Europas größte Volkswirtschaft sei während der Auseinandersetzungen mit der griechischen Linksregierung klar der "bad guy" gewesen, der für die Austeritätspolitik verantwortlich gemacht wurde, die Griechenland zu überwinden versuchte. Nun sei Deutschland "Europas Engel", ein Modell, das "Liberale nicht nur auf dem Kontinent, sondern auf der ganzen Welt" zu kopieren suchten, bemerkte Business Insider:
Viele Menschen sind deswegen verwirrt. Wie kann Deutschland so grausam in Südeuropa sein und so positiv gegenüber Menschen, die aus kriegszerrissenen Ländern fliehen?
Die Frage zu stellen heißt, sie zu beantworten: Gerade weil im Gefolge der Griechenlandkrise Schäubles rücksichtsloses Agieren wieder das Bild der "hässlichen Deutschen" europaweit etablierte (Willkommen in der Postdemokratie) musste Berlin nun jede Gelegenheit ergreifen, um das deutsche Image aufzupolieren. Die eskalierende Flüchtlingskrise schien gerade solch eine Gelegenheit zu bieten, um den Hegemon Europas in einem zivilisierten, humanen Licht erscheinen zu lassen.
"Licht für die Nationen der Welt"
Die Sorge um das - in letzter Zeit arg ramponierte - internationale Ansehen der Bundesrepublik im Ausland stellt ein zentrales Anliegen der deutschen Funktionseliten aus Politik und Wirtschaft dar, da der mehrmalige Exportweltmeister ökonomisch sehr stark von seinen Absatzmärkten im Ausland abhängig ist. Eine schlechte Presse ist somit auch schlecht für das Geschäft - und somit haben Politik und Massenmedien die Gelegenheit beim Schopfe gepackt, als die schon seit Jahren an der europäischen Peripherie schwelende Flüchtlingskrise eskalierte.
Die von Merkel angeordnete Öffnung der deutschen Grenzen für die Flüchtlinge aus den Zusammenbruchsgebieten des Weltmarktes wurde von einer penetranten Pressekampagne begleitet, die vor allem auf Effekt abzielte: auf die Darstellung des guten, des offenen Deutschland. Das paternalistische Bild der "mitfühlenden Mutter Merkel" wurde kreiert: in Anlehnung an die Freiheitsstatue vor New Yorks Küste fungiert sie nun als eine Art Zufluchtssymbol für die Bedrängten und Verfolgten dieser Welt.

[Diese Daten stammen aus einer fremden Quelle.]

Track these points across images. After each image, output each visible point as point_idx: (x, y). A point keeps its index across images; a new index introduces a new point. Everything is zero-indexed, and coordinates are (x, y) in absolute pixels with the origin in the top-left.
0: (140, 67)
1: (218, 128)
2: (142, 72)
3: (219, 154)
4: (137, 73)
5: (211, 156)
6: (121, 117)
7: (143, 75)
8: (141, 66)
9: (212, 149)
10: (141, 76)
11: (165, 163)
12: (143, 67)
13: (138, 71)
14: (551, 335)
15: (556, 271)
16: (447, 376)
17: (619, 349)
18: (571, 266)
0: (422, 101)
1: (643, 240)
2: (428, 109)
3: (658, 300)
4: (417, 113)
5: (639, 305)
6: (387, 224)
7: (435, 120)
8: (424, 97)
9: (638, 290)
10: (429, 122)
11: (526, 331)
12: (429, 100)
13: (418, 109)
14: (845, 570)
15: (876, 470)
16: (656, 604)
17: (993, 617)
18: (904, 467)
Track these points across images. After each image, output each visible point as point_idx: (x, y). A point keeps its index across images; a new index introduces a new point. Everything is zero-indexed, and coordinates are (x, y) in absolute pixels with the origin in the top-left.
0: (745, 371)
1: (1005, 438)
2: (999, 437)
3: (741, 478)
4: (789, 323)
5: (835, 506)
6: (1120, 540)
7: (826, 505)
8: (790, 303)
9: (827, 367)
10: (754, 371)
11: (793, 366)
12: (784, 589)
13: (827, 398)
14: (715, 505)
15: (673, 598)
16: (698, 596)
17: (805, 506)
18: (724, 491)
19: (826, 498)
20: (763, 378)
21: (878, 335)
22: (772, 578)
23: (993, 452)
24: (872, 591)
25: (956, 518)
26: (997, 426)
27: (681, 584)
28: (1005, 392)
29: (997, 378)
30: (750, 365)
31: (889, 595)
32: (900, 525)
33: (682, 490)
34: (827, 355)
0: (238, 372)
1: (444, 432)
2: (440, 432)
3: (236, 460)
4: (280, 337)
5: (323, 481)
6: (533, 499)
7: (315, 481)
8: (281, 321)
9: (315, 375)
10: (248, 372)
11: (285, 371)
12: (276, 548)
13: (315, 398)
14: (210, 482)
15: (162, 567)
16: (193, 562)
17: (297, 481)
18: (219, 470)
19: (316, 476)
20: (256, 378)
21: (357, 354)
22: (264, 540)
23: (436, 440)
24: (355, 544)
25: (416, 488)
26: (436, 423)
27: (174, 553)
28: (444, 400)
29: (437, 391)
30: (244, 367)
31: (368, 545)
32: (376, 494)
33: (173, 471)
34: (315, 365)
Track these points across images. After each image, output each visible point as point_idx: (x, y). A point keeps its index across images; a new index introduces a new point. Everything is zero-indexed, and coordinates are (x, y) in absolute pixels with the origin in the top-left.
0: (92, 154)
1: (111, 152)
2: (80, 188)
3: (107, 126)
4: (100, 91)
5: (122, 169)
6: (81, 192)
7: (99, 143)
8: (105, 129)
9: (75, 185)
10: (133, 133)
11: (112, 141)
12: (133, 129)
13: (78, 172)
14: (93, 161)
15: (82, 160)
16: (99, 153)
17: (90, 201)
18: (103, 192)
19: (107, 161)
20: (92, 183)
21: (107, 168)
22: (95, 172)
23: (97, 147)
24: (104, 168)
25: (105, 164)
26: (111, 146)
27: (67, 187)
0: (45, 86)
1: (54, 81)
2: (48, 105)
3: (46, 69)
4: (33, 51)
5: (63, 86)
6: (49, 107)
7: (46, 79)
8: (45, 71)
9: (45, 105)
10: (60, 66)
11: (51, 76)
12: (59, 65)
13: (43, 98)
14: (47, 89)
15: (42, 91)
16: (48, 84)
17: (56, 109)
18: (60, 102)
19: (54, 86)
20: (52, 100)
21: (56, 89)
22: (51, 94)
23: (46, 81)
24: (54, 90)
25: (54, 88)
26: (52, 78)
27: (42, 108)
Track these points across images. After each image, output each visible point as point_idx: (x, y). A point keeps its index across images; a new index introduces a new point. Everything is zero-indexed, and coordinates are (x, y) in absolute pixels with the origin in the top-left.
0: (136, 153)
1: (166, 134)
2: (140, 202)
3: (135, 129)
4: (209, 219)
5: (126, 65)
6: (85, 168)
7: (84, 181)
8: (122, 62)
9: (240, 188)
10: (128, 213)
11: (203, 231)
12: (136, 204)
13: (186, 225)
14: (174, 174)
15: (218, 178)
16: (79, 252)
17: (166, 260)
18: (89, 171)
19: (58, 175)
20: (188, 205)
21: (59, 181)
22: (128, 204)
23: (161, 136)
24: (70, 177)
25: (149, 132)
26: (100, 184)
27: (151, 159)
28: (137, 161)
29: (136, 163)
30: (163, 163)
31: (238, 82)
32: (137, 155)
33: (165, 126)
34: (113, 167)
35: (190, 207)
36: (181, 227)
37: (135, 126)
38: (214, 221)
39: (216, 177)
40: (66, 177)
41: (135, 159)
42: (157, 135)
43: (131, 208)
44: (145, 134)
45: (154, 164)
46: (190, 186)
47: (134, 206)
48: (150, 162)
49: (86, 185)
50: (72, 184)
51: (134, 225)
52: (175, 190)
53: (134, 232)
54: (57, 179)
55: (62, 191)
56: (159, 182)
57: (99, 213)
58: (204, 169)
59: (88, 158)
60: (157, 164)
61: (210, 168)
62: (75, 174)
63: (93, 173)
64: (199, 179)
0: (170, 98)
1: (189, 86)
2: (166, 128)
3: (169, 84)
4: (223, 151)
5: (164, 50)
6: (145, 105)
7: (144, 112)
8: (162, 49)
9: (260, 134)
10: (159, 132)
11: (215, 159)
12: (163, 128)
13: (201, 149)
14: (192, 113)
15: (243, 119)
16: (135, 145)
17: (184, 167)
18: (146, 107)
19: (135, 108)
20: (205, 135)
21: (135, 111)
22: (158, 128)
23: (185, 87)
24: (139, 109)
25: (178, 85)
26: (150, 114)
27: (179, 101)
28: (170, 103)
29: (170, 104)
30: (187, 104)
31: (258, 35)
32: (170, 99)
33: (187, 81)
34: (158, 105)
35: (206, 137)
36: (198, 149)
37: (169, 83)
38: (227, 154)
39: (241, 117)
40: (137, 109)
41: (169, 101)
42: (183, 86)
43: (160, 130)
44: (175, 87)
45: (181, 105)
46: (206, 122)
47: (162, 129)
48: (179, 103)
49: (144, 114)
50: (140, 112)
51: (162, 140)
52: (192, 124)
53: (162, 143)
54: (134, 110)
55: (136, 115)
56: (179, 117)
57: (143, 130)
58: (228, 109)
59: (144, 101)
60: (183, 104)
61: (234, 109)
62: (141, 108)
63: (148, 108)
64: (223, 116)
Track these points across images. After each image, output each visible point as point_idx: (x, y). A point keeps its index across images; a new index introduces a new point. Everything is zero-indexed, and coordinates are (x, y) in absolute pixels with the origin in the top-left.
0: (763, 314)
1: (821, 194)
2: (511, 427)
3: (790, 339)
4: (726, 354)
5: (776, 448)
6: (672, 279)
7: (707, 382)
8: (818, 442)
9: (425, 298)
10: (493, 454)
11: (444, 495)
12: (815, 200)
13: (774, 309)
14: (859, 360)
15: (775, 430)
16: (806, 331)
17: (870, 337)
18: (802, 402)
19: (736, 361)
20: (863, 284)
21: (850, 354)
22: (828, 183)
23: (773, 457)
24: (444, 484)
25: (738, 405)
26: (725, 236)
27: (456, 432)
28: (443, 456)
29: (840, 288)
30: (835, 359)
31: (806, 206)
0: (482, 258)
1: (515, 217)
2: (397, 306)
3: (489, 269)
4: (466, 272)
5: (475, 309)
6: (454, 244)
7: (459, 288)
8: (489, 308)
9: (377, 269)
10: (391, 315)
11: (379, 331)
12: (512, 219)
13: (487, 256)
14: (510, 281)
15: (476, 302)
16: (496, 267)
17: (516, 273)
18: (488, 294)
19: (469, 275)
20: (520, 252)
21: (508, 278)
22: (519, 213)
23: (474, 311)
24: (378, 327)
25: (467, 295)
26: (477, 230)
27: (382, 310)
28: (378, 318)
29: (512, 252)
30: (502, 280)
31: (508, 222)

Und die PR-Kampagne war auch sehr erfolgreich, wie das um den deutschen Außenhandel stets besorgte Handelsblatt erleichtert feststellte:
Eine deutsche Kanzlerin, die Grenzen öffnet, statt Ländern wie Griechenland Sparsamkeit zu predigen, das rüttelt an Stereotypen. Italiens Medien beschäftigen sich seit Tagen mit diesem seltsamen neuen Deutschland. In der Griechenland-Krise wurde Merkel gerne mit der Pickelhaube dargestellt. Jetzt versuchen die Medien, den Wandel der deutschen Seele zu erklären.
Die deutsche "Offenheit gegenüber Flüchtlingen" sei dabei, das "Bild des Landes im Ausland" zu verändern, freute sich die Wirtschaftszeitung. Die "Zerstörerin Europas", die mit ihrem gnadenlosen Machtspielen die EU an den Rand des Zusammenbruchs führte, habe sich nun in eine "Heldin" und in "das gute Gesicht" gewandelt. Deutschland, dies sei nun nichts weniger als das "Licht für die Nationen der Welt", delirierte das Handelsblatt in Anlehnung an einen Kommentar der israelischen Haaretz.
Diese penetrante Imagekampagne im deutschen Pressewald, mit der die eskalierende Flüchtlingskrise zum Aufpolieren der Marke "Made in Germany" benutzt wurde, ließ auch das Satiremagazin Titanic aktiv werden. Die Hamburger Satiriker ließen Deutschland über die Maßen lobende "internationale Pressestimmen" zu Wort kommen - die ausschließlich aus den entsprechenden Schlagzeilen deutscher Zeitungen bestanden.